Then, try again to plug the PBD. Also, on each host, double check you can ping each member of the pool and the iSCSI target.
-
@olivierlambert I now have all 3 hosts back up:
- Host 1 Started VM it already had running on there
- Host 2 Shows enabled but no storage, shared or local
- Host 3 Shows enabled but no storage, shared or local
In the VM list i still get 6 VMs on host 2 in Running / Paused state and host 3 shows 3 VMs running.
Is there a way to clear out the VM states?
-
I have found a work round for this, another problem i found is the host 2&3 server have wrong credentials setup so can't access them locally, so a rebuild on them will be starting shortly.

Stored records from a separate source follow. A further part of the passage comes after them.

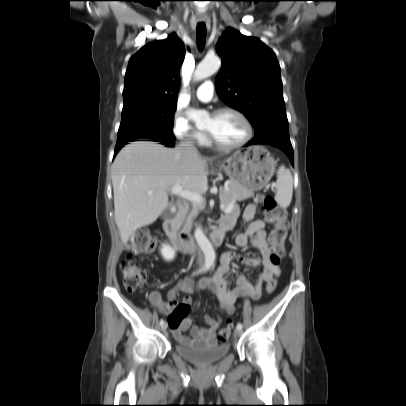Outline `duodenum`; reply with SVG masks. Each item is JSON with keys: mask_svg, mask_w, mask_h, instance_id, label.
<instances>
[{"mask_svg": "<svg viewBox=\"0 0 406 406\" xmlns=\"http://www.w3.org/2000/svg\"><path fill=\"white\" fill-rule=\"evenodd\" d=\"M176 208V213L165 219L164 231L181 253L188 254L192 250L190 238L187 234H180L179 232L180 216L186 211L187 205L186 203L179 201L176 204ZM233 225L234 224L230 221H220L211 233L213 244L220 246L224 241L226 232L230 230Z\"/></svg>", "mask_w": 406, "mask_h": 406, "instance_id": "1", "label": "duodenum"}]
</instances>
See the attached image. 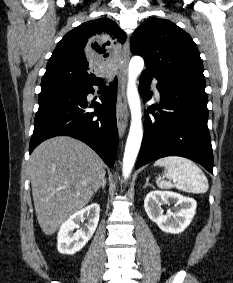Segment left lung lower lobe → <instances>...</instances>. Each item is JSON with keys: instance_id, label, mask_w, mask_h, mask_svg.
<instances>
[{"instance_id": "0a47b994", "label": "left lung lower lobe", "mask_w": 233, "mask_h": 283, "mask_svg": "<svg viewBox=\"0 0 233 283\" xmlns=\"http://www.w3.org/2000/svg\"><path fill=\"white\" fill-rule=\"evenodd\" d=\"M151 74L143 72L140 94L150 99ZM160 105H151L136 168L165 156H182L213 173V153L207 127L208 109L205 84L182 79H160ZM158 112H155V110Z\"/></svg>"}]
</instances>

Thanks @olivierlambert i looked into the networking a bit more, I was able to get successful pings between the servers and more looking into the networking on these 2 servers I had an IP address but was showing disconnected, so i started to look at forcefully removing the unresponsive hosts and found the following article.
-
I ran this from the master (still working) to find the list of hosts.
xe host-list -
Get a list of all the VMs that are resident on the unresponsive host(s) to get their uuid's.
xe vm-list resident-on=aaaaaaaaa-bbbb-cccc-ddddddddddd
3.Force powerstate reset for each of the VMs on the host(s).
xe vm-reset-powerstate uuid=eeeeeee-dddd-cccc-bbbb-aaaaaaaaaaaa --force- Force the removing of the host(s).
xe host-forget uuid=aaaaaaaaa-bbbb-cccc-ddddddddddd
This has now allowed me to spin up the VMs on the working host while I get the other rebuilt.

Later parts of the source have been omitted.